Digitization, bulk document scanning, corporate document scanning services – these are terms heard often in this era of advanced digital technologies that are transforming the way businesses function. AI and automation are the future. Organizations have become big data driven and valuable insights can be gained from large data sets that have to be extracted and utilized effectively. For this, specialized software and scripts are developed that calculate the relevant metrics on the raw data. This software must be tested, the results authenticated, performances benchmarked, and its capability to identify and correct erratic data determined. To test the software, you need proper data to run the system. However, using actual data is not advisable because of the privacy laws and legal hurdles involved. The solution lies in synthetic data, or data that is artificially created based on real data.
How can you create synthetic data?
A reproductive workload model is used to create synthetic data from the original dataset, whereby synthetic copies that closely resemble the original data are produced. This generative or reproductive model can learn from real datasets and ensure that the output accurately resembles the original real data. Anonymity is a major benefit of synthetic data because personal information is removed, and the data cannot be traced back to the original owner. This helps avoid copyright and privacy infringements.
www.riaktr.com provides a good example of how synthetic data is created. They take the example of Call Detail Records or CDRs – the data record produced by a telephone that documents the details of a phone call or text message. If the objective is to reproduce the same telecom activity level over time as a real customer base,
- The real distribution on CDRs is observed
- An artificial customer base is created
- The calls from these customers are simulated with time stamps, respecting the observed distribution, all other fields in the CDR are randomly generated.
So, what are the actual applications of synthetic data?
- It can be used to examine current system performances, and to train new systems/scenarios
- Business owners can do simulations that allow them to predict consumer behavior and implement winning strategies according to the requirements.
- Synthetic data can be used to develop and improve big data tools and advanced analytics applications that are of great importance today to extract valuable insights from large datasets. For instance, it can be used for visualization purposes and to test the scalability and robustness of new algorithms.
- Availability of synthetic data will help businesses with sensitive data use crowdsourcing competition platforms such as Kaggle that require companies to publish data sets if they want to use the platform.

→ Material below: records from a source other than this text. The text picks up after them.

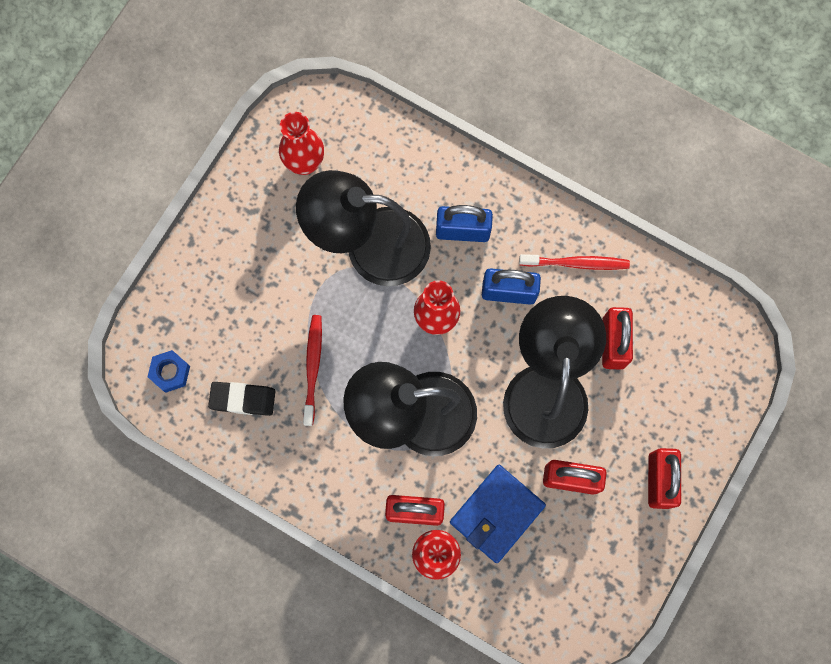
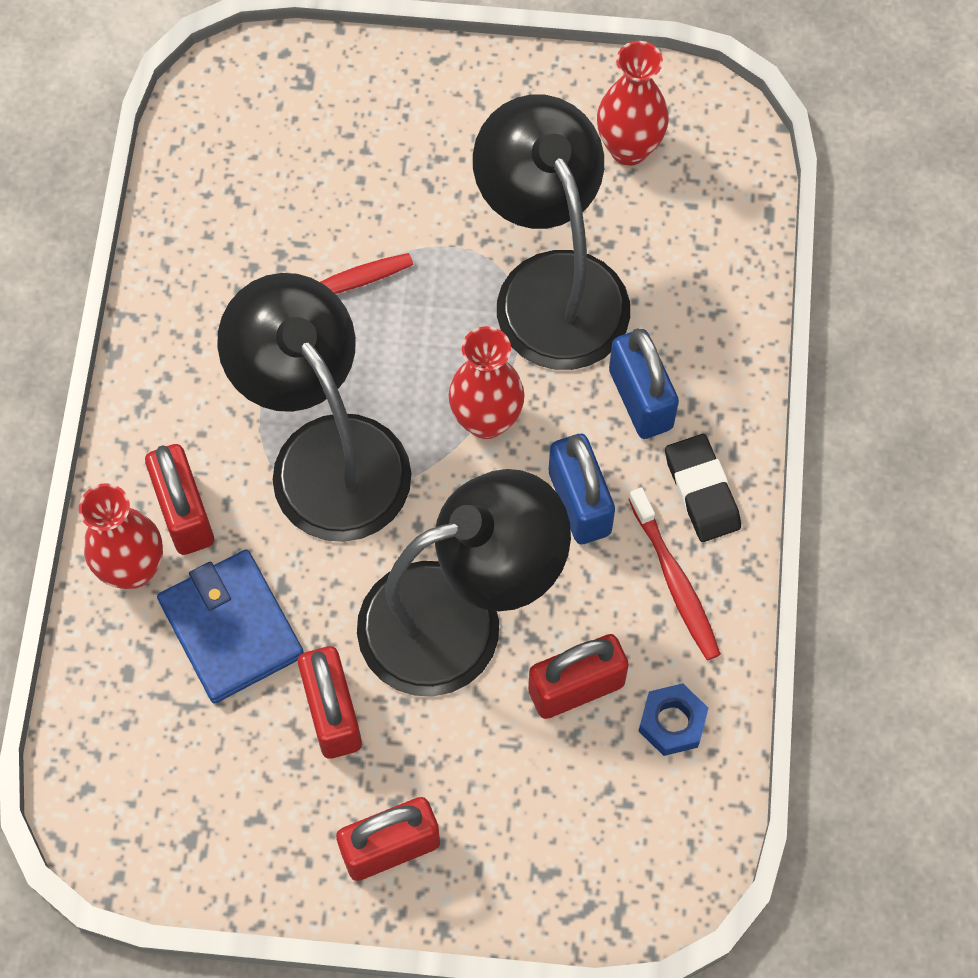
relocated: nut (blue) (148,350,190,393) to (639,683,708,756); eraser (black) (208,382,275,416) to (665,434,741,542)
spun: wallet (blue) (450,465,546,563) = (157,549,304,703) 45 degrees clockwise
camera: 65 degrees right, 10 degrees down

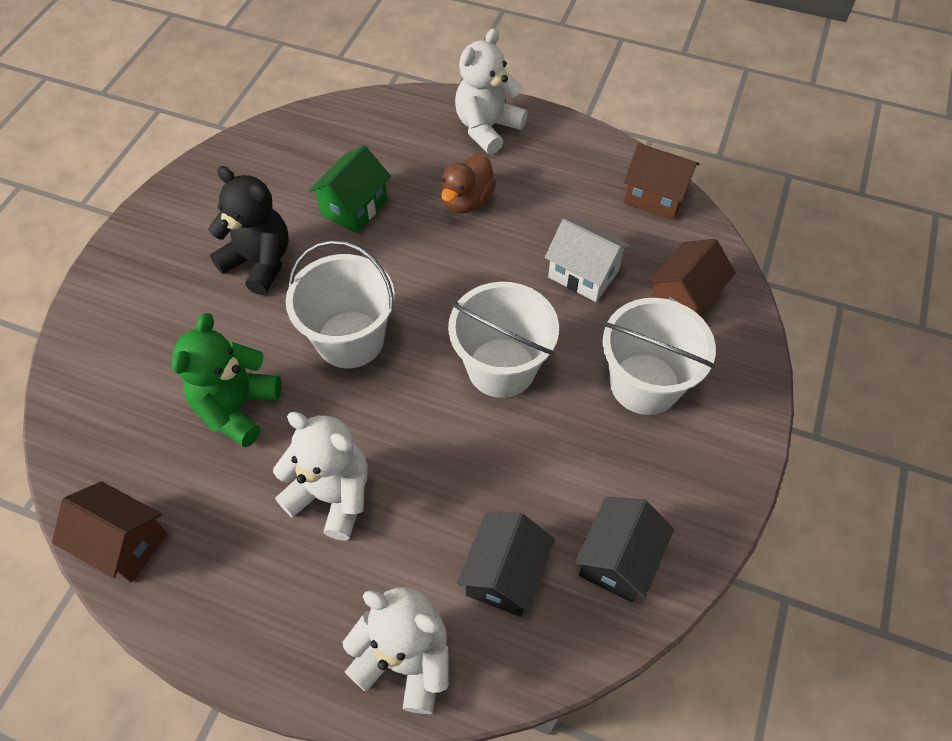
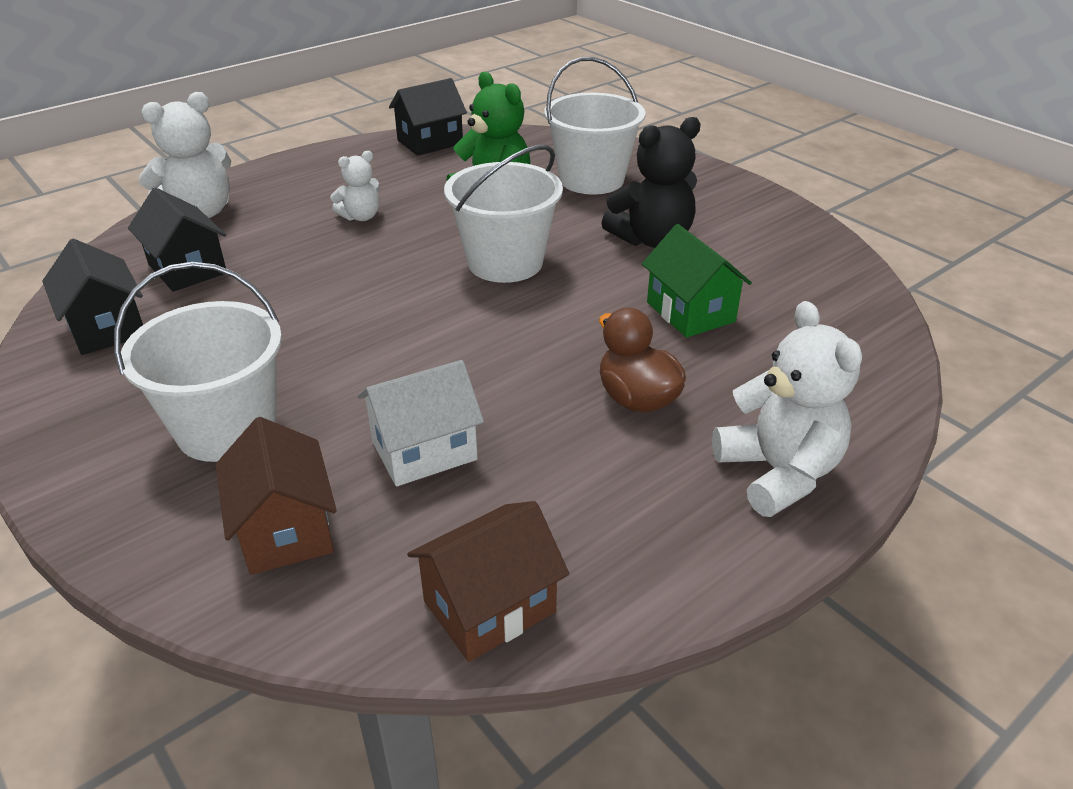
relocated: bucket (white) (448,282,559,398) to (544,57,646,194)
colour: house (brown) (52,481,167,583) to house (black) (389,78,467,156)
size: teddy bear (white) (273,412,368,541) = (330,151,380,221) x0.57
camera: 120 degrees right, 20 degrees down

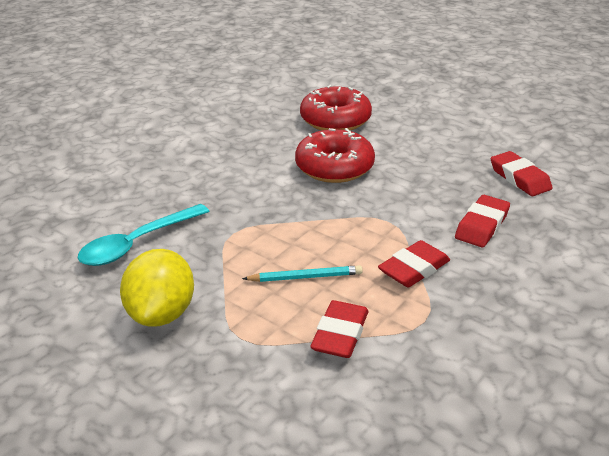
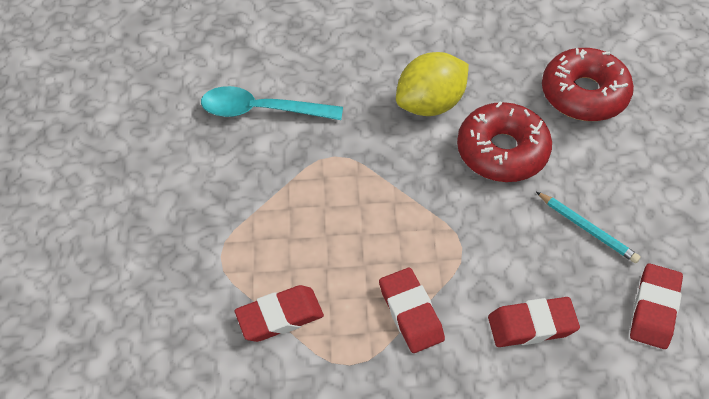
relocated: lemon (yellow) (120,249,194,327) to (396,52,469,116); pencil (turquoise) (242,265,363,282) to (536,192,641,263)
spun: eraser (red) (378,240,450,287) = (379,268,445,353) 60 degrees clockwise
camera: 50 degrees right, 20 degrees up

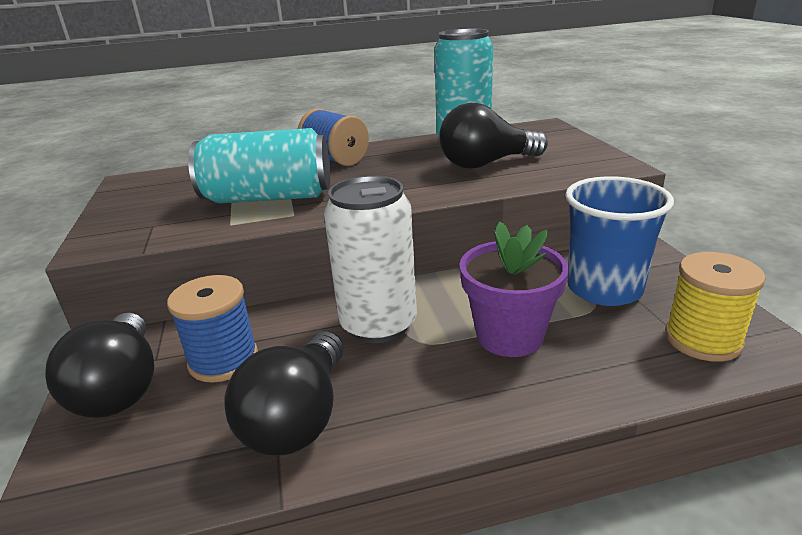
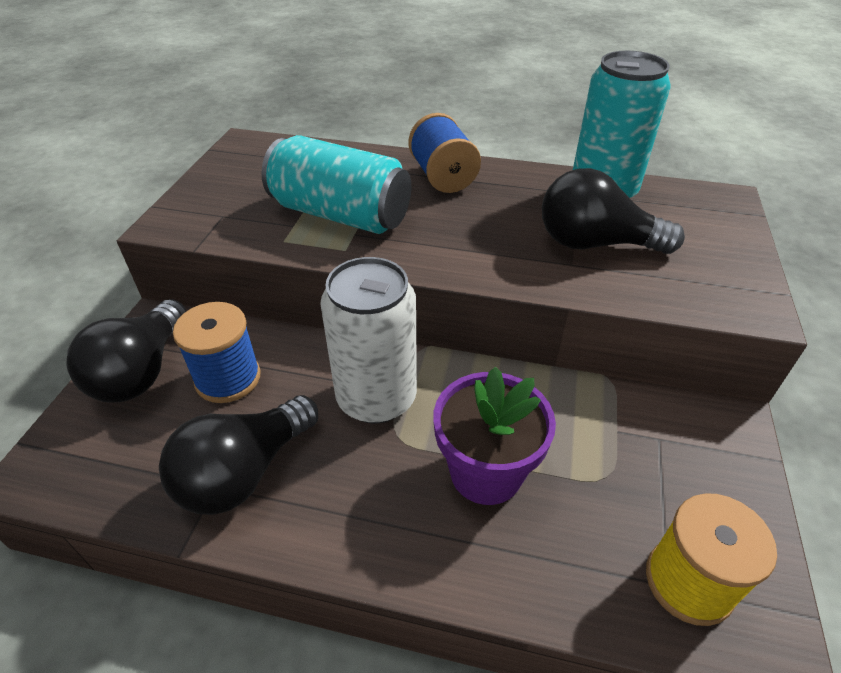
missing: cup (blue) (565,176,674,306)
camera: 25 degrees right, 15 degrees up

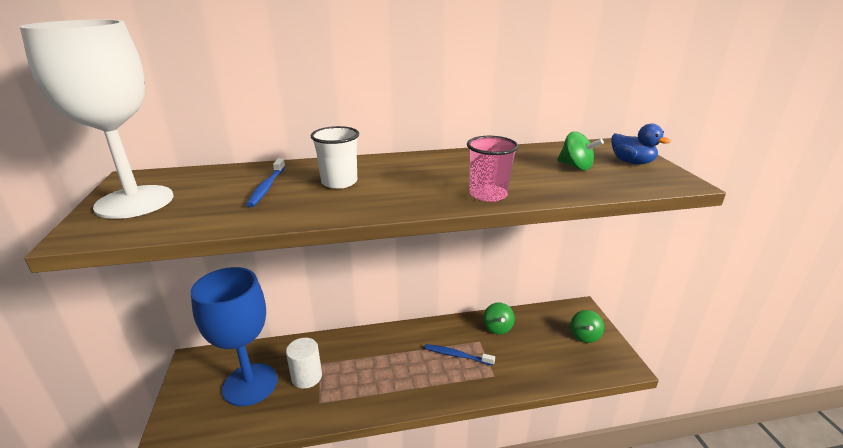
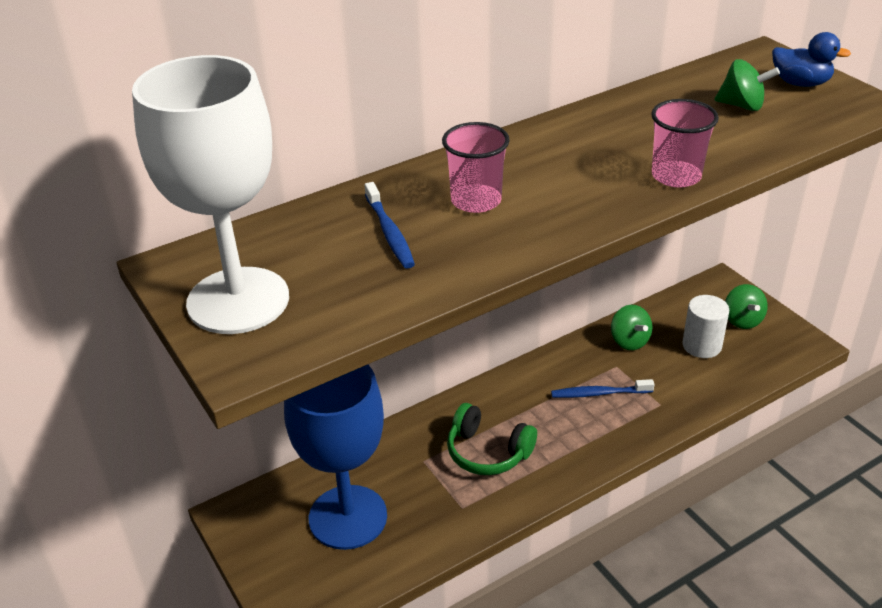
appeared: headphones (green) (447,403,537,475)
relocated: cylinder (white) (286,338,322,389) to (682,295,729,358)
colour: cup (white) (310,126,359,189) to cup (pink) (442,122,510,213)
camera: 20 degrees left, 10 degrees up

David Schatsky, managing director at Deloitte LLP, and Rameeta Chauhan, a senior analyst at the firm suggest that synthetic data can be used to train machine learning and AI models. Synthetic data could prove valuable in situations where data is sensitive, restricted, or subject to regulatory compliance. Synthetic data could be used:
- In computer vision technology that helps machines recognize faces or identify objects in digital photos. Researchers in this field use a 3D-digital model of a human face to generate as many permutations of facial expressions or eye positions as they want. This can be done quickly and cheaply.
- To train robots to carry out agile and complex tasks such as picking up objects or manipulating objects of different sizes and shapes. For this, a human model is used to demonstrate the action. The entire set of actions is digitally captured so that the images can be easily manipulated. The digital model of human behavior can be reproduced in innumerable ways with different backgrounds, at different angles and so on. This will help avoid having a human do the action repeatedly.
Neuromation – a Synthetic Data Platform
Neuromation is a distributed synthetic data platform for deep learning applications. It uses three key AI elements – talent, data sets and computing power. The Neuromation platform offers an exchange and ecosystem where participants can either contribute or buy the components of AI system like models, real data and synthetic data generators. It supports synthetic data sets creation that yield compelling results. Use of synthetic data in machine learning helps to lower cost of AI development and opens the door for widespread AI adoption.
For any organization, efficient use of data with the support of data processing services is critical, and with artificial intelligence impacting almost all businesses, big data and analytics have become almost indispensable. Synthetic data is a very useful tool to safely share data for various purposes. With extensive use of big data tools and analytic apps, investment in synthetic data generation could be critical for businesses.